_Work task_:
From the listing, collect all lines containing the word "ляльок".

_Provided material_:

⟨

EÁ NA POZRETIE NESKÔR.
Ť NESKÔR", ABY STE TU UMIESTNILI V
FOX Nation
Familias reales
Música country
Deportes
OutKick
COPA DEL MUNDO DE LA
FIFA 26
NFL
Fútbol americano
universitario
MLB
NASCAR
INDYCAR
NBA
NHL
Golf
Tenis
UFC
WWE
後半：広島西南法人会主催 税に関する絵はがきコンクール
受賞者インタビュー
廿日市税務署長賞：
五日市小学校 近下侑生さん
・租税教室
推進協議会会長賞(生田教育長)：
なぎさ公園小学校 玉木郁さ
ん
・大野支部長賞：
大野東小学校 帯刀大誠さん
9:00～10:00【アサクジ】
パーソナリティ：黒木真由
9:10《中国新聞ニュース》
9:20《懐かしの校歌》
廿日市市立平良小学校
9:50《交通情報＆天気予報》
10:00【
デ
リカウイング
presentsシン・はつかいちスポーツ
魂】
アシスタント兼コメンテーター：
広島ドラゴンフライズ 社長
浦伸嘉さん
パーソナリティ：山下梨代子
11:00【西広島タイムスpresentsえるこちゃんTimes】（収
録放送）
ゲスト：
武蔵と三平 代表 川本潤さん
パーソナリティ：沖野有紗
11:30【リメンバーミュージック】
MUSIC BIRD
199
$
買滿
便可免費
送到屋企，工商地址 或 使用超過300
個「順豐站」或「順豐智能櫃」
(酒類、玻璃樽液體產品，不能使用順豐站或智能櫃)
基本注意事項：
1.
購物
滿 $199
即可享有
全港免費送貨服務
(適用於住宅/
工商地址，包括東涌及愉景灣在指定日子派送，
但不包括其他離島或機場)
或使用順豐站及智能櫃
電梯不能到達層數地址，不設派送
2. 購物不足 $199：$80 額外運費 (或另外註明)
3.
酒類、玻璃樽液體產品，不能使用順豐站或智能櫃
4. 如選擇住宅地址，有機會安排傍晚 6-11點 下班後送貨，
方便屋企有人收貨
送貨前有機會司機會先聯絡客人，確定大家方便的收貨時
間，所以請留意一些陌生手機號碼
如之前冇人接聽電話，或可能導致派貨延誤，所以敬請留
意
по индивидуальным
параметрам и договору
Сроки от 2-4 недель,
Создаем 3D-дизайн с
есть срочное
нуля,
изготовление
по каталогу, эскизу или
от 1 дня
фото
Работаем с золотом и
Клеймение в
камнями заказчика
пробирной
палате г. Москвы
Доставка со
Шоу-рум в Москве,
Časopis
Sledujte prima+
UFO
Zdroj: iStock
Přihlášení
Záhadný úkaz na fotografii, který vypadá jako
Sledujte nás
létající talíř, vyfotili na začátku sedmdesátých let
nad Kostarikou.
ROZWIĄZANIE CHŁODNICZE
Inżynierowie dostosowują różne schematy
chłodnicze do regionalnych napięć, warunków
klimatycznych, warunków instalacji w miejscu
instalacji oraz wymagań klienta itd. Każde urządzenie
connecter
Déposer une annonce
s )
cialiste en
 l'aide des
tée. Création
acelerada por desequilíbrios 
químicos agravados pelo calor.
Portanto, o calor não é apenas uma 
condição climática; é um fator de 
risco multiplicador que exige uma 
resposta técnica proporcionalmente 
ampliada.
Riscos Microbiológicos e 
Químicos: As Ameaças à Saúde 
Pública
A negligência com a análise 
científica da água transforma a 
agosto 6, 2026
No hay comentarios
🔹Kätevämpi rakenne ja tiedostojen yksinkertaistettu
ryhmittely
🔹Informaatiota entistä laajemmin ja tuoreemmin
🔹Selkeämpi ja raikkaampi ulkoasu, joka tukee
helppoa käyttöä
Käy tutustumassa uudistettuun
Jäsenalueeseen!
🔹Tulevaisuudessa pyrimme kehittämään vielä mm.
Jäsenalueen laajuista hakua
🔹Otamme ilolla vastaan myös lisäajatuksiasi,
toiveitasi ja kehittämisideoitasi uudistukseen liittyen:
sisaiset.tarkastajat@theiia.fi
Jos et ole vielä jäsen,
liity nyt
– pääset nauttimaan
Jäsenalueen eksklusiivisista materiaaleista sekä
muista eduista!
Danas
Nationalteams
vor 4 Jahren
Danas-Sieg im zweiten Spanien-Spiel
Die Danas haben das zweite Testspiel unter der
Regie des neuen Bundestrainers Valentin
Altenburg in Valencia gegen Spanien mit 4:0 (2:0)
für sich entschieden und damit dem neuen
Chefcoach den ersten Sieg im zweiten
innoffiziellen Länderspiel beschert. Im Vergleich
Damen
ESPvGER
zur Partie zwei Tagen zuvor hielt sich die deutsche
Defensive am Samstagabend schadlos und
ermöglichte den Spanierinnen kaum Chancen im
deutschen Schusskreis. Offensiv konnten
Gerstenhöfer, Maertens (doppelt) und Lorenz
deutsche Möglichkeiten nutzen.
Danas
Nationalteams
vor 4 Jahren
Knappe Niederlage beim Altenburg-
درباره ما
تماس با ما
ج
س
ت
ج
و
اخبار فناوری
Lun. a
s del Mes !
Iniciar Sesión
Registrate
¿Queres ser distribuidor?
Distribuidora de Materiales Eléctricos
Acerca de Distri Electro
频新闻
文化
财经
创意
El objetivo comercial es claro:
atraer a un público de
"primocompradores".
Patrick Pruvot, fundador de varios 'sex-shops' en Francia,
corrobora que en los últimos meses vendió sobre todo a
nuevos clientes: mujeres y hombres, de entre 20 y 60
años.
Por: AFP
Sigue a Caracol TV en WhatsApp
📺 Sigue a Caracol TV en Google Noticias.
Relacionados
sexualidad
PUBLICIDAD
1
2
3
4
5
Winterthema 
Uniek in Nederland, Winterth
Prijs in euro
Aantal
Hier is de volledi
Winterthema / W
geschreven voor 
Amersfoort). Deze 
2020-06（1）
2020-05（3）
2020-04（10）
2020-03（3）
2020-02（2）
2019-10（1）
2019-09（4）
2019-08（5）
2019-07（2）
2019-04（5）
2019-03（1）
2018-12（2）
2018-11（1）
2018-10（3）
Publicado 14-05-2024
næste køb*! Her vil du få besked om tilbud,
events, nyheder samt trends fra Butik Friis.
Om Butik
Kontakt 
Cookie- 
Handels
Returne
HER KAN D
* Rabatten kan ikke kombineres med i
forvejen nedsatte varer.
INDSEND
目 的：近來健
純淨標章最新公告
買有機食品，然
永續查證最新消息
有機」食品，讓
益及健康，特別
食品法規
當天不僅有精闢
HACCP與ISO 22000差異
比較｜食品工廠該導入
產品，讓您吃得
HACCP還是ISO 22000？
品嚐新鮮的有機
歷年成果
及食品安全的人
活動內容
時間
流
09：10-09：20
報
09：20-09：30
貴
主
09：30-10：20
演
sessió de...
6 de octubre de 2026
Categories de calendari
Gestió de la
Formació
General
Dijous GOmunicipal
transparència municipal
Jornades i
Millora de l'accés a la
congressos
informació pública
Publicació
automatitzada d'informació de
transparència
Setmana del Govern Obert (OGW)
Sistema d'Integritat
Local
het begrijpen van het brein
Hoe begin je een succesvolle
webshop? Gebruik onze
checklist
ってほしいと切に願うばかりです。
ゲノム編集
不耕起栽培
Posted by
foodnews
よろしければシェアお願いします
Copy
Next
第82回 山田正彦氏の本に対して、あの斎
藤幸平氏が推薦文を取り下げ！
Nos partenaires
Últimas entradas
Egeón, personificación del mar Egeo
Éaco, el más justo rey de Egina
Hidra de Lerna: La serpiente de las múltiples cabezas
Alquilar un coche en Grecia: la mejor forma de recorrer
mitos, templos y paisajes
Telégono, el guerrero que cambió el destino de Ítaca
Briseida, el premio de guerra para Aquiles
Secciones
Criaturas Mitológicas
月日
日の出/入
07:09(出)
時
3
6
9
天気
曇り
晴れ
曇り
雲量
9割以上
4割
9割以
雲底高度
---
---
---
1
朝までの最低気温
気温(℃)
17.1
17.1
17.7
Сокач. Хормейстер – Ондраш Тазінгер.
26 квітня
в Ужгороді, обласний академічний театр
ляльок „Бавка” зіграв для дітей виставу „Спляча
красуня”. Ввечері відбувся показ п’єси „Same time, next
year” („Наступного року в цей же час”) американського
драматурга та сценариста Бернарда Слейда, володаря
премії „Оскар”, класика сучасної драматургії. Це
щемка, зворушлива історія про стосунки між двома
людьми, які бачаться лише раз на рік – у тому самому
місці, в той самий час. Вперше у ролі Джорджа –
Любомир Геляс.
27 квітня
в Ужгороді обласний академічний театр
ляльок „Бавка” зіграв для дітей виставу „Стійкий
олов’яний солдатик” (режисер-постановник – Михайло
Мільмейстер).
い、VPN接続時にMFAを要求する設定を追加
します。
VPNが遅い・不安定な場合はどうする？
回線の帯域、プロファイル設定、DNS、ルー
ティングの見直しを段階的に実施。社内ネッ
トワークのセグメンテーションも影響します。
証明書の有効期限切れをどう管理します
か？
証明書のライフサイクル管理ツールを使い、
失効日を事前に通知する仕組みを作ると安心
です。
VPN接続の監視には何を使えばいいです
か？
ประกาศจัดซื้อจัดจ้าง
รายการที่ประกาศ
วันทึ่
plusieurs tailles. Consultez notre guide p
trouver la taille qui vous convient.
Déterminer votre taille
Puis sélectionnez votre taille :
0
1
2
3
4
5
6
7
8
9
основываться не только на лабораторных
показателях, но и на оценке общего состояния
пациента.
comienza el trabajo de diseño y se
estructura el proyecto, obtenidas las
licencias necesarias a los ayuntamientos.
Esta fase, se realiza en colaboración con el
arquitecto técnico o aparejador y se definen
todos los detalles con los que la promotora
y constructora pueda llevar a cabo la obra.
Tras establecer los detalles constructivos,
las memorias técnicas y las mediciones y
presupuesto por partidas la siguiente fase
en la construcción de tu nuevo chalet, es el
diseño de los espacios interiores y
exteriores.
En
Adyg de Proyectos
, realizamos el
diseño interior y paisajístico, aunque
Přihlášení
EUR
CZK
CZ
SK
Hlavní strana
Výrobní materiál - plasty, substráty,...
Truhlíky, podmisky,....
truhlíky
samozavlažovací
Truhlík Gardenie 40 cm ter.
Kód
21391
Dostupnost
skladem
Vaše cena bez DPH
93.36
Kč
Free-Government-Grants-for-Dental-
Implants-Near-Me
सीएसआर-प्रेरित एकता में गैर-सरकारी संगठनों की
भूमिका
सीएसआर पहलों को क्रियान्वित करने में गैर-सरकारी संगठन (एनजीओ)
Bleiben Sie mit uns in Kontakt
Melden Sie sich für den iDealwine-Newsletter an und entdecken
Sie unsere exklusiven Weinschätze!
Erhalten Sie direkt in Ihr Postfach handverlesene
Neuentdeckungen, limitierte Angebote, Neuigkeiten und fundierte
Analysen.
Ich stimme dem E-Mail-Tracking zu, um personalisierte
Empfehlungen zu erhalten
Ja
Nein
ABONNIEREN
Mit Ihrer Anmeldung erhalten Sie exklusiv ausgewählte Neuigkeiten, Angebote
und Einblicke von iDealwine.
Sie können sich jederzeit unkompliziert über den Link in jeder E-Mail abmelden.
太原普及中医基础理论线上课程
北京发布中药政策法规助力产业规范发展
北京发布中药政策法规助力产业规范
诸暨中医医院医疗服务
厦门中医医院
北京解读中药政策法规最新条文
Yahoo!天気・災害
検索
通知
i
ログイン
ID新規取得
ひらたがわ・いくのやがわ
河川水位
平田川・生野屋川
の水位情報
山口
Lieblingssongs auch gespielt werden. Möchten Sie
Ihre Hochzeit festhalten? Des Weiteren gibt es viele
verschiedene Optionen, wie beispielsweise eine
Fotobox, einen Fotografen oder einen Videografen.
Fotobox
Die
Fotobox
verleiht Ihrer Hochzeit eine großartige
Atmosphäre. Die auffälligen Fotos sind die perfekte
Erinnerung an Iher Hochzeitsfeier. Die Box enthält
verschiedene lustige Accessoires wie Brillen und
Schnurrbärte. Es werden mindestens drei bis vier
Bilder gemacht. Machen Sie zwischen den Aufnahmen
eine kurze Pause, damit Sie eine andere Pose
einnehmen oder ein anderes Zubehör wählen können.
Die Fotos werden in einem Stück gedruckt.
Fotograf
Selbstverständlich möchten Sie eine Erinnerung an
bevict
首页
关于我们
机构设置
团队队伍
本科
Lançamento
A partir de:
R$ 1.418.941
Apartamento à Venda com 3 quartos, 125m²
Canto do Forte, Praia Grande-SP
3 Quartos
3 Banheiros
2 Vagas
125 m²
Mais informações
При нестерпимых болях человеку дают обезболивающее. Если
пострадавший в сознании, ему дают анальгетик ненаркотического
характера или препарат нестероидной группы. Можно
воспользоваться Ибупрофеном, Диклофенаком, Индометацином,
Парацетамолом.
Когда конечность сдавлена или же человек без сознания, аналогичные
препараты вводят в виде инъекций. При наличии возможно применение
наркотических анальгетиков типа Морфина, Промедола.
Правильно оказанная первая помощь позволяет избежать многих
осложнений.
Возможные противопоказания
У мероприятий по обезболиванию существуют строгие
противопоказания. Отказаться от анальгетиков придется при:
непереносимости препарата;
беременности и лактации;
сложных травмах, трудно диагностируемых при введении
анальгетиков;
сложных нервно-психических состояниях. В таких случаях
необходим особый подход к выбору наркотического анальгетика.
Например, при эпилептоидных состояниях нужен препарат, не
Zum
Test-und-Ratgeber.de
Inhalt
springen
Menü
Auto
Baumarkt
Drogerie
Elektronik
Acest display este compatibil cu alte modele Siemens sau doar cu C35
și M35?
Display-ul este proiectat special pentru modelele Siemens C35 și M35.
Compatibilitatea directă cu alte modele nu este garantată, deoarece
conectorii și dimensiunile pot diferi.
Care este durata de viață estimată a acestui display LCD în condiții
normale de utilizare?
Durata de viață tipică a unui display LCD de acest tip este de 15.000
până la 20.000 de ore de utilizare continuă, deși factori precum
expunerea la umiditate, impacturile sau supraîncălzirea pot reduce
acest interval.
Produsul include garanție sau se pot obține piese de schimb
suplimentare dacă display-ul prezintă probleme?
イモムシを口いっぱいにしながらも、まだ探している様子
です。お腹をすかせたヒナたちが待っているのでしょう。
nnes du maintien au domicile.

⟩

_Solution below_:
ляльок „Бавка” зіграв для дітей виставу „Спляча
ляльок „Бавка” зіграв для дітей виставу „Стійкий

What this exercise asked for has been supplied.